美代には、お母さんがいません。美代が生まれてすぐに離ればなれになりました。お父さんは、お仕事で遠い国にいます。だから、美代はおばあちゃんと二人きりです。

 冬の朝。おばあちゃんと手をつなぎながら歩く、赤いコートの美代が歌っています。

「ゆきやこんこ~ありゃれやこんこ~ふってもふっても~……」

「まだ降りやまぬ」

「まだふりやまにゅ~ネコはこたちゅでまるくなりゅ~」

「あれ? 犬はどうしたんじゃ?」

「んとね、……おしょとでかけっこしてりゅの」

「そうじゃ。犬は喜び庭駆け回り~」

「ネコはこたちゅでまりゅくなりゅ~」

「じょうず、じょうず。美代は歌がじょうずじゃ」

「あのね、おばあちゃんがおしえてくれたでしょ? だから、ミヨじょうじゅなの」

「そうか? 美代は優しい子じゃ。ありがとのぉ。美代、おばあちゃんとの約束は、なんじゃったかな?」

「んとね、しりゃないひとについていかないこと」

「そうじゃ、約束だぞ。後でまた迎えに来るからね」

「うん。バイバイ」

「バイバイ。園長先生の言うことをちゃんと聞くんじゃぞ」

「ハ~イ」



 そんなある日。

 いつもの時間になってもおばあちゃんは迎えに来ません。

 外は木枯らしが吹いています。

 園長先生が、寒いから中で待つように言っても美代は言うことを聞きません。

 いつものようにブランコに揺られながら、おばあちゃんを待つのでした。

「ゆきやこんこ~ありゃれやこんこ~ふってもふっても~……」

 遠い山のてっぺんにいる黄色い夕日が、今にも向こう側に隠れてしまいそうです。

「……おばあちゃん」

 美代の潤んだ瞳が、夕日色にきらめいていました。

 その時です。

「……美代ちゃん?」

 女の人が声をかけました。

「うん。……オバチャンりゃれ?」

「美代ちゃんのおばあちゃんの知り合いよ。あのね、おばあちゃん、急な用事で迎えに来られないの。だから、オバチャンが美代ちゃんを迎えに来たの。さあ、一緒に帰ろう」

 女の人が手を差し出すと、美代は急いで両手を後ろに隠し、

「しりゃないひとについていかないって、おばあちゃんとやくしょくしたもん」

 そう言って、女の人をキッと睨みました。

「……そっか。おばあちゃんとの約束じゃ、仕方ないね」

 女の人は諦めると、

「……さよなら」

 そう言って、手を振りました。

「さよなりゃ……」



 夜になって、雪が降り始めました。

 慌てて戻って来た女の人は、園長先生の傍でスヤスヤ眠ってる美代を抱き抱えると、雪の中を急ぎました。

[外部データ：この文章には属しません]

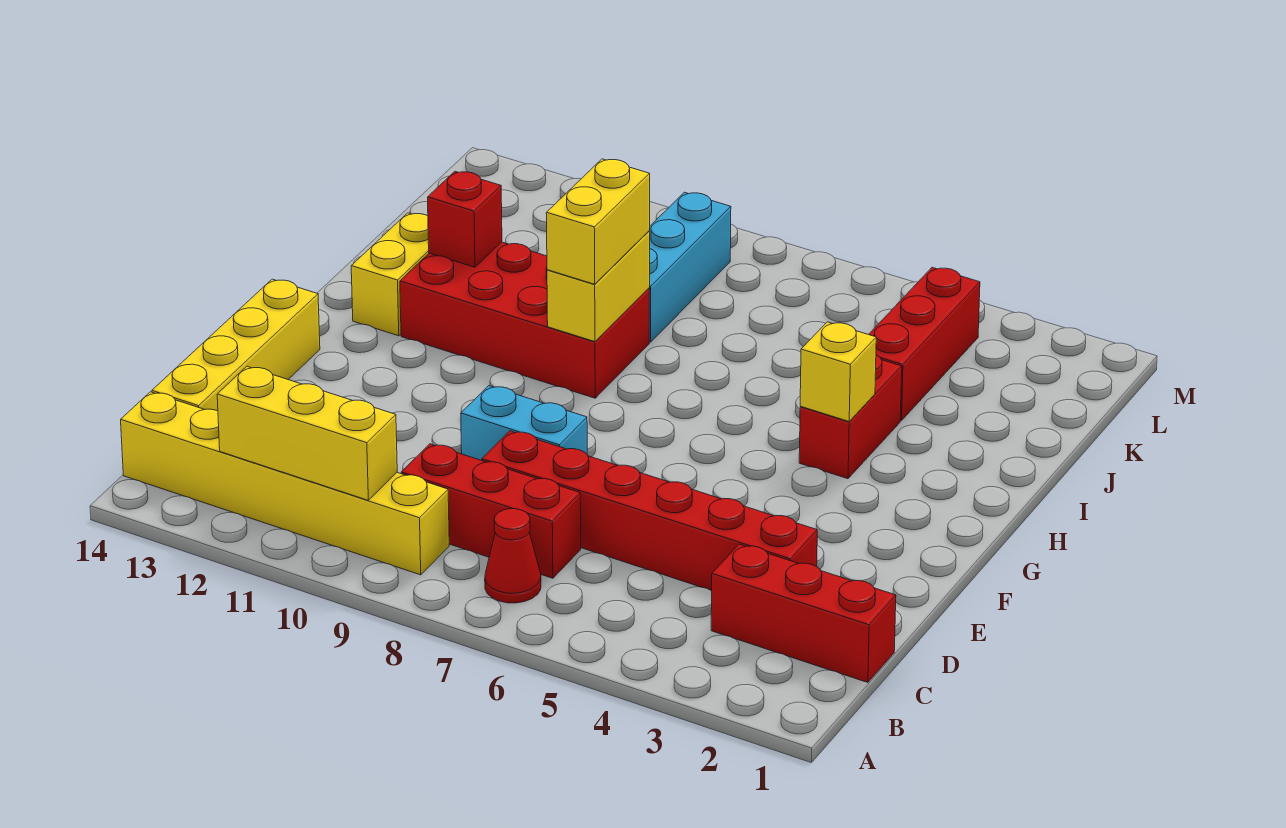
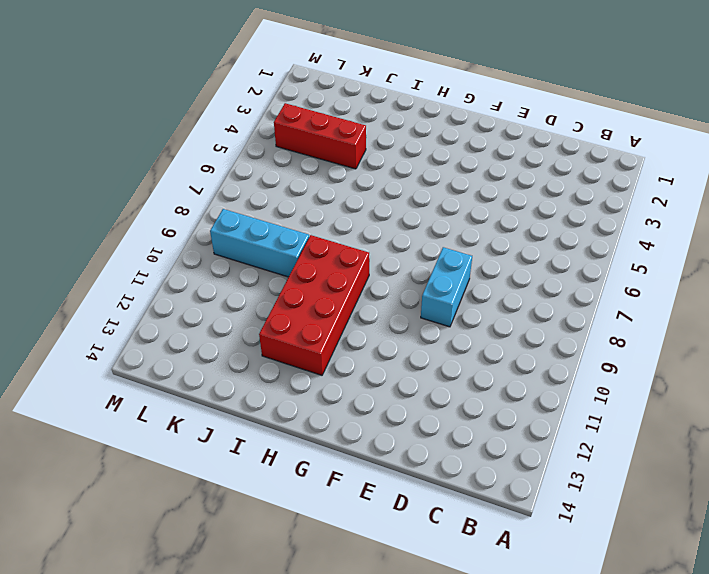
none -> red cone B7 level 1
none -> yellow brick B9:B14 level 1
none -> red brick C1:C3 level 1

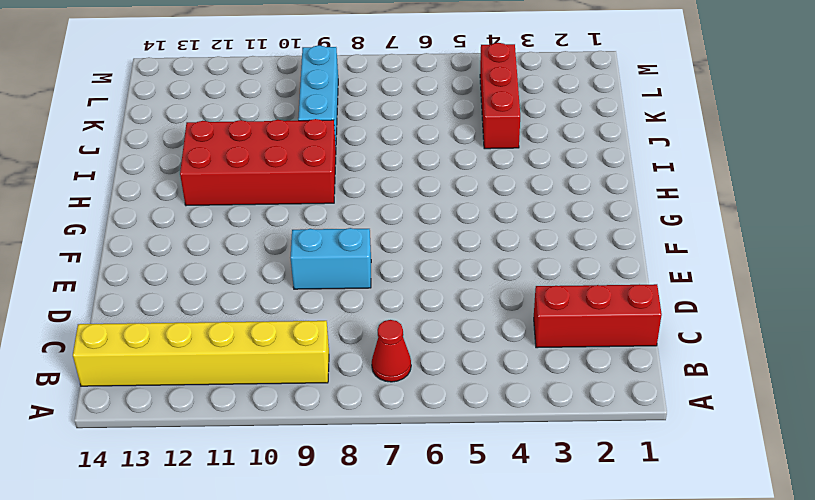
none -> red brick C7:C9 level 1
none -> yellow brick C14:F14 level 1
none -> red brick D3:D8 level 1

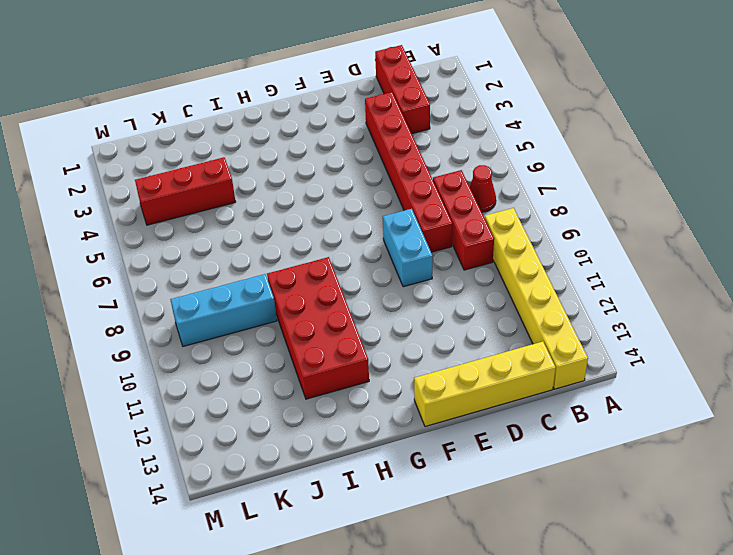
none -> red brick H4:I4 level 1
none -> yellow brick H13:I13 level 1
none -> yellow brick B10:B12 level 2

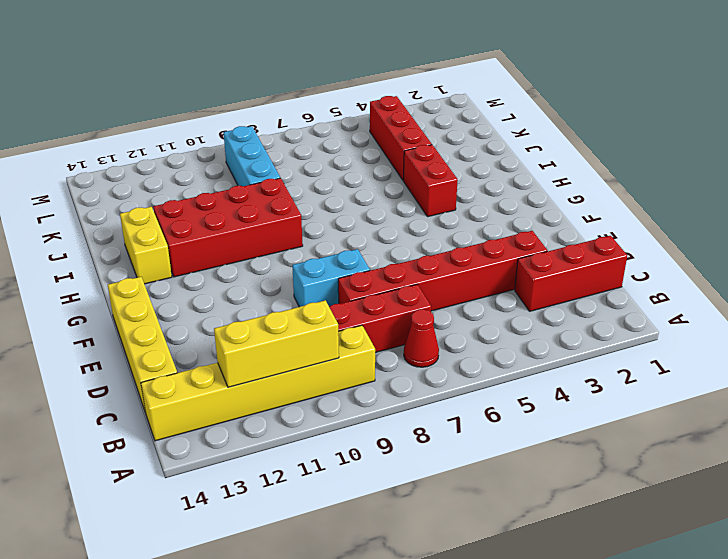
none -> yellow brick H4 level 2
none -> yellow brick H9:I9 level 2
none -> red brick I12 level 2

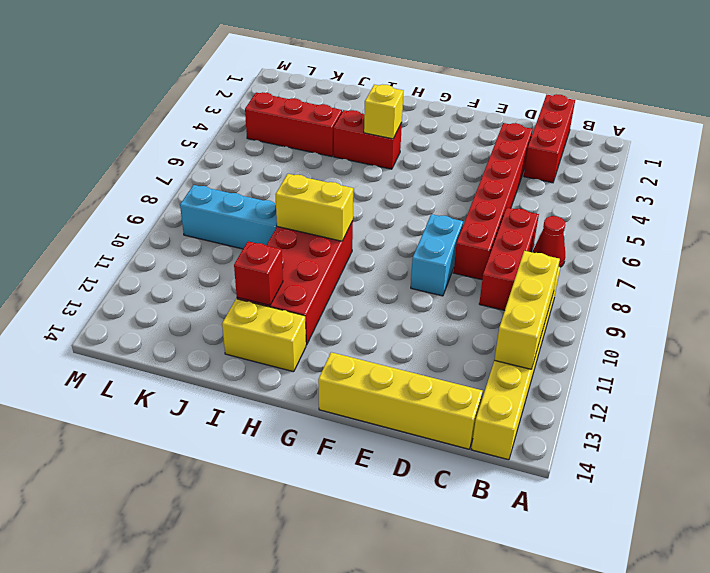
none -> yellow brick H9:I9 level 3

 家の中には、キラキラと輝くクリスマスツリーが飾ってありました。

 女の人は、クリスマスツリーの傍に敷いた布団に美代を寝かせました。

 美代の傍には、白い布を覆ったおばあちゃんが布団に横たわっています。

「母さん、美代がやっと帰って来ましたよ」

 女の人はそう呟いて、溢れる涙を静かに拭いました。

 その時です。おばあちゃんの手がゆっくりと動いて、スヤスヤ眠る美代の手を握りました。

「ハッ……か、母さん」

 女の人が目を丸くしていると、突然、クリスマスツリーの電飾がピカッピカッと明るく光りました。